Nouvelle Constitution/ L’Algérie encore et toujours prisonnière du culte du « zaïm »

Redaction

C’est un chantier qui a duré plus de quatre ans. Ce projet, dont les enjeux sont plus que jamais déterminants pour l’avenir du pays, intervient au moment où l’Algérie amorce un virage stratégique dans son histoire, en raison de la crise financière qui martyrise le pays. Et ce n’est encore que le début. 

Une nouvelle constitution pour débloquer le pays, redonner de l’espoir à ses jeunes qui le fuient massivement depuis des années, et remobiliser ses forces vives afin de sortir de l’ornière, tel était l’alternative qu’attendaient les Algériens et les Algériennes. Cet espoir est désormais contrarié ce mardi 5 janvier 2016, le régime algérien ayant réaffirmé sa volonté de ne pas changer. Il a juste concédé quelques ouvertures symboliques pour imposer sa pérennité. Ainsi, après tant de luttes et de sacrifices, la langue Tamazight, notre langue millénaire, symbole de notre identité ancestrale, est enfin reconnue comme langue officielle. C’est indéniablement une avancée considérable. Mais, soyons clairs : un pays ne vit pas que de son histoire et de la langue de ses ancêtres. Il a besoin d’un mode de gouvernance moderne, une vie politique saine et d’institutions solides. Là-dessus, le texte de la nouvelle constitution est décevant. Et il s’agit là, d’un doux euphémisme.

Décevant, parce qu’il ne va pas propulser l’Algérie sur la voie de la démocratisation qu’exige la modernité. Le système politique demeurera un système fortement présidentiel avec quelques retouches cosmétiques. Le président de la République sera encore et toujours celui qui désignera le premier ministre. La majorité parlementaire, élue théoriquement par le peuple, n’a le droit qu’à une simple consultation. Elle peut, certes, selon les dispositions de cette nouvelle constitution, bloquer le plan d’action du premier ministre qui devra, suite à cela, présenter sa démission au Président. C’est une nouveauté. Cependant, elle ne suffit guère pour démocratiser notre pays puisque le Chef de l’Etat peut dissoudre le Parlement, si ce dernier bloque le plan d’action d’un second premier ministre. La sentence est sans appel : « Le zaïm, c’est moi ! »

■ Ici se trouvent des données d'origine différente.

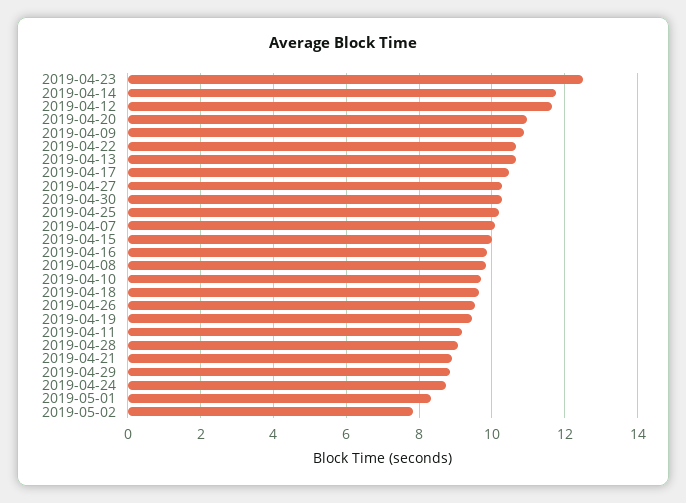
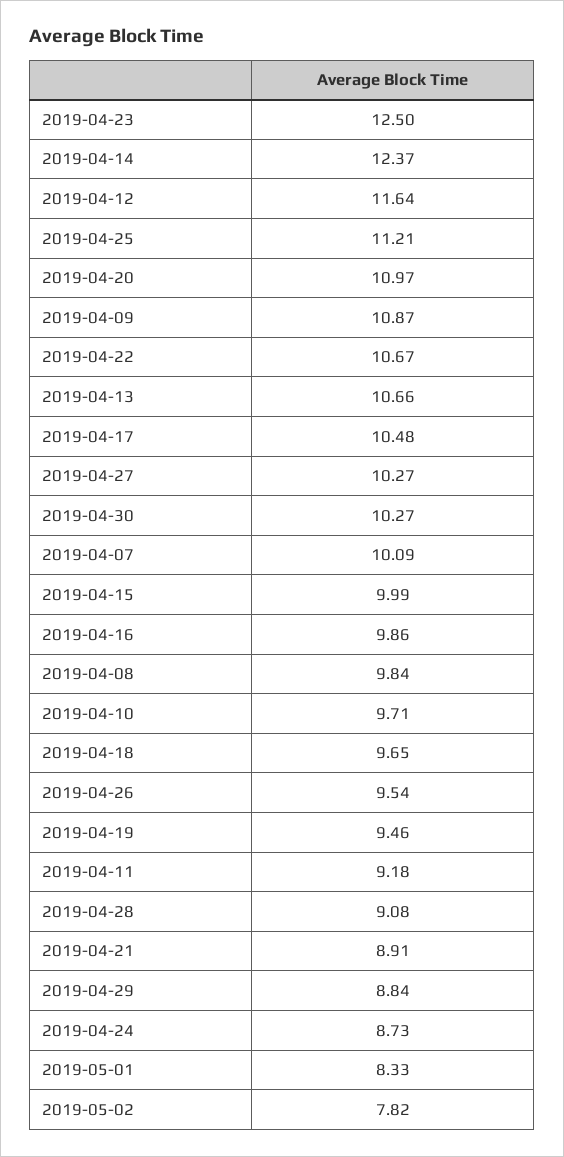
  {
    "2019-04-23": 12.5,
-   "2019-04-14": 11.8,
+   "2019-04-14": 12.37,
    "2019-04-12": 11.64,
    "2019-04-20": 10.97,
    "2019-04-09": 10.87,
    "2019-04-22": 10.67,
    "2019-04-13": 10.66,
    "2019-04-17": 10.48,
    "2019-04-27": 10.27,
    "2019-04-30": 10.27,
-   "2019-04-25": 10.2,
+   "2019-04-25": 11.21,
    "2019-04-07": 10.09,
    "2019-04-15": 9.99,
    "2019-04-16": 9.86,
    "2019-04-08": 9.84,
    "2019-04-10": 9.71,
    "2019-04-18": 9.65,
    "2019-04-26": 9.54,
    "2019-04-19": 9.46,
    "2019-04-11": 9.18,
    "2019-04-28": 9.08,
    "2019-04-21": 8.91,
    "2019-04-29": 8.84,
    "2019-04-24": 8.73,
    "2019-05-01": 8.33,
    "2019-05-02": 7.82
  }

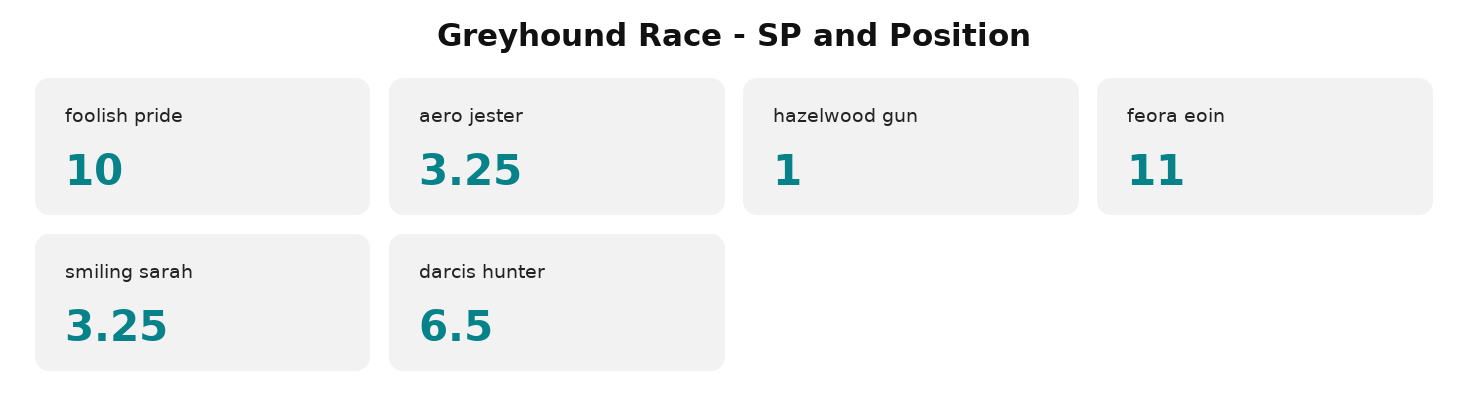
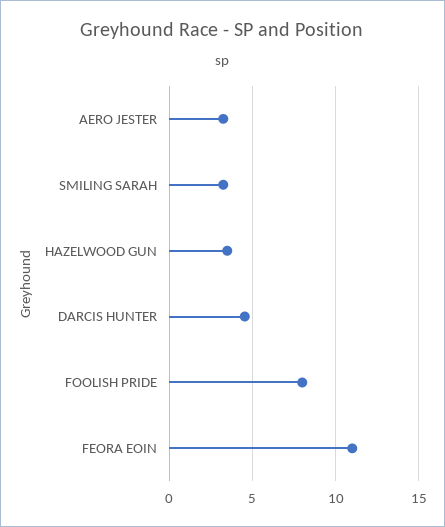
  {
-   "foolish pride": 10,
+   "foolish pride": 8,
    "aero jester": 3.25,
-   "hazelwood gun": 1,
+   "hazelwood gun": 3.5,
    "feora eoin": 11,
    "smiling sarah": 3.25,
-   "darcis hunter": 6.5
+   "darcis hunter": 4.5
  }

Des prérogatives ont été accordées aux députés. Mais les mécanismes de leur mise en oeuvre demeurent vagues, ce qui ne favorise aucunement l’instauration de la transparence politique en Algérie. Et pourtant, après 15 ans de corruption, de détournements de deniers publics et d’un programme de développement raté, l’Algérie en a grandement besoin.

Les besoins réels du pays comptent pour du beurre aux yeux du régime. Le plus important semble être le confortement du « pouvoir du Zaïm ». Le Chef de l’Etat désignera encore et toujours l’essentiel de la composante du Conseil Constitutionnel. Ce dernier est doté « d’une autonomie financière et administrative », tout comme le Conseil de la magistrature. Que signifie tout cela ? Aucun mécanisme n’instaure clairement l’indépendance de la justice et celle du Conseil constitutionnel. Les juges demeurent sous la coupe du politique. Les plus optimistes affirment que de nouvelles modalités seront prochainement définies par des décrets exécutifs. Il demeure difficile de partager, néanmoins, cet optimisme au regard de la place centrale qu’occupe encore le chef de l’Etat.

Au final, le zaïm se contente juste de limiter sa capacité à légiférer par ordonnances. En contrepartie, il restera le seul maître à bord. Le seul capitaine qui doit conduire le navire là où bon lui semble, y compris vers l’abîme comme c’est le cas actuellement. Décidément, l’Algérie demeure encore et toujours prisonnière du culte du Zaïm.